After about an hour of tasting and talking, the two walked around the room selecting bottles of wine to buy. Their selection totaled eighty-five dollars. They handed Nick five twenties. When he gave them back their change, the man pointed out that he had given them too much change, but Nick assured them that he hadn’t because his policy was to return the tasting fee when someone purchased wine. They thanked him, even shook his hand, and then they ostensibly moved onto touring the rest of the region.

The episode was so inspiring that it got Nick through the rest of the day without angst.

Each morning, on his way to open the tasting room, Nick stopped at the bank to make a deposit and to get the breakdown of paper money and coins that he needed to seed the register. On the morning after what had become a pleasant afternoon the day before, Nick stopped at the bank as usual.
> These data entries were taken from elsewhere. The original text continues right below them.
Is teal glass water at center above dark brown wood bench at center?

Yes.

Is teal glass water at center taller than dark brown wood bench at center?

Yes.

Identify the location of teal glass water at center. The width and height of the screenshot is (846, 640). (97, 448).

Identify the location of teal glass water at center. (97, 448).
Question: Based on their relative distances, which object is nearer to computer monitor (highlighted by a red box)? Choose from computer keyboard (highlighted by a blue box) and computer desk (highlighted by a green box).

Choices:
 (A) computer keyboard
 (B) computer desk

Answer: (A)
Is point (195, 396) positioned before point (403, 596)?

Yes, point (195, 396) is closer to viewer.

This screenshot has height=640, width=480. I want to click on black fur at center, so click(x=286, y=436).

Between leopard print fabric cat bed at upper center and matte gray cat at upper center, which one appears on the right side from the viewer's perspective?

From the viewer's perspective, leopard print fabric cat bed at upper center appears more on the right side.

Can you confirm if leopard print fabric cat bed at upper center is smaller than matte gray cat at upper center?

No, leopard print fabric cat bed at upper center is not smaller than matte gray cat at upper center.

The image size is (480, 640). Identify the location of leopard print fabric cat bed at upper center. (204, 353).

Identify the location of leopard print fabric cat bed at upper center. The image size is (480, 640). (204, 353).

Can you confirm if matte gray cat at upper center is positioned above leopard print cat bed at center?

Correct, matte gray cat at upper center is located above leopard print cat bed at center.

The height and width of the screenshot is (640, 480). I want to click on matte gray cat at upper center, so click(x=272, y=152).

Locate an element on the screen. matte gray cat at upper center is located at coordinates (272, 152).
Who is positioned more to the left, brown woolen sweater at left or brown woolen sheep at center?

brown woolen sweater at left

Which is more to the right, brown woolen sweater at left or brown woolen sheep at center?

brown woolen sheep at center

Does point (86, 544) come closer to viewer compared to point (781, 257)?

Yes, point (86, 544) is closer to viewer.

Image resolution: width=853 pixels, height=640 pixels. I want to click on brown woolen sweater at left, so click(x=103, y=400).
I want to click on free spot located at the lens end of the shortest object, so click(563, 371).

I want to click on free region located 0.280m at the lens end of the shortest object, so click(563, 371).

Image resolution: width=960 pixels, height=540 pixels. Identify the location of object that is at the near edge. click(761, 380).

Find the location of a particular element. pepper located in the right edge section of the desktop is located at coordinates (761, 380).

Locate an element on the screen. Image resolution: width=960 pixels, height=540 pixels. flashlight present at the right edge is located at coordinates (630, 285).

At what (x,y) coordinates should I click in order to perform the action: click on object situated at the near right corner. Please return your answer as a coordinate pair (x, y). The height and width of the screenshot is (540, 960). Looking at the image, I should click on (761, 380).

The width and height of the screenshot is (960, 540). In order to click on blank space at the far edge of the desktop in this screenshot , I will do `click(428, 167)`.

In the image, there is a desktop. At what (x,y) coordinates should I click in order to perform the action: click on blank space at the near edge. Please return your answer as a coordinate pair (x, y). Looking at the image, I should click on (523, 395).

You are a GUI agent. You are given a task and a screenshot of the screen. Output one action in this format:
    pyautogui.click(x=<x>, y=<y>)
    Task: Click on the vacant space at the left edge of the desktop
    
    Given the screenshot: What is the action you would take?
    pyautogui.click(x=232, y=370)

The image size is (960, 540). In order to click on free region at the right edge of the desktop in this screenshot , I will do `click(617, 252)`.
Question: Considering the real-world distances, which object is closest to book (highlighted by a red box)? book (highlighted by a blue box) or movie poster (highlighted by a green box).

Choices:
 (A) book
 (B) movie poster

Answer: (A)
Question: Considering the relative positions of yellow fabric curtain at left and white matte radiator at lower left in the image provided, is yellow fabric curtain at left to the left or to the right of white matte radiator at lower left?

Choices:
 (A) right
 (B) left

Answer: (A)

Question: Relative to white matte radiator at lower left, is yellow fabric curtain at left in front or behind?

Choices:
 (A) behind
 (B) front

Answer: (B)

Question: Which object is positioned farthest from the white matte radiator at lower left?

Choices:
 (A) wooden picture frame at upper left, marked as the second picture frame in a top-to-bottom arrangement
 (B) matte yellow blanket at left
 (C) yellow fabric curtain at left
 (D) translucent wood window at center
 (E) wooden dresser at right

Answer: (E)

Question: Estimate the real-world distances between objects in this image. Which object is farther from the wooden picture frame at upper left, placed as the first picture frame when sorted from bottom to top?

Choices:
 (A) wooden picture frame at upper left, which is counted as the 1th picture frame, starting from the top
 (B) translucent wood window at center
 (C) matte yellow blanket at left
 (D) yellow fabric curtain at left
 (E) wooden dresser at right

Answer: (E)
But the transaction wasn’t so usual.

When the teller handed back six twenty-dollar bills Nick looked at him, confused.

“Phonies,” the man said.

If you are reading this entry anywhere other than on the vinofictions blog, be aware that it has been lifted without my permission (and without recompense), and that’s a copyright infringement, no matter that the copyright information appears with it.

Copyright Thomas Pellechia
May 2010. All rights reserved.

7 Responses to “One Romance contd. (12)”

  1. vinogirl says:

    As an ex-banker (both here and England) that just chaps my hide!

  2. Thomas says:

    What does, the phony money or the bank teller handing it back?

  3. vinogirl says:

    People passing phoney money of course. Here in Cal. the bank sends counterfeit money right back to rhe Fed., you would never have been handed it back!

  4. Thomas says:


    Well, in my experience as a Taxi driver back in 1970s, I was given back some phony money and told to take it to the police, which I did.

    The police told me I had a choice: give it to them and lose the money or spend it somewhere and take a chance that I would pass it off on someone else without incident.

    It was a lovely education in passing the buck–literally…

  5. vinogirl says:

    The police suggested you pass it off on to someone else? Ha!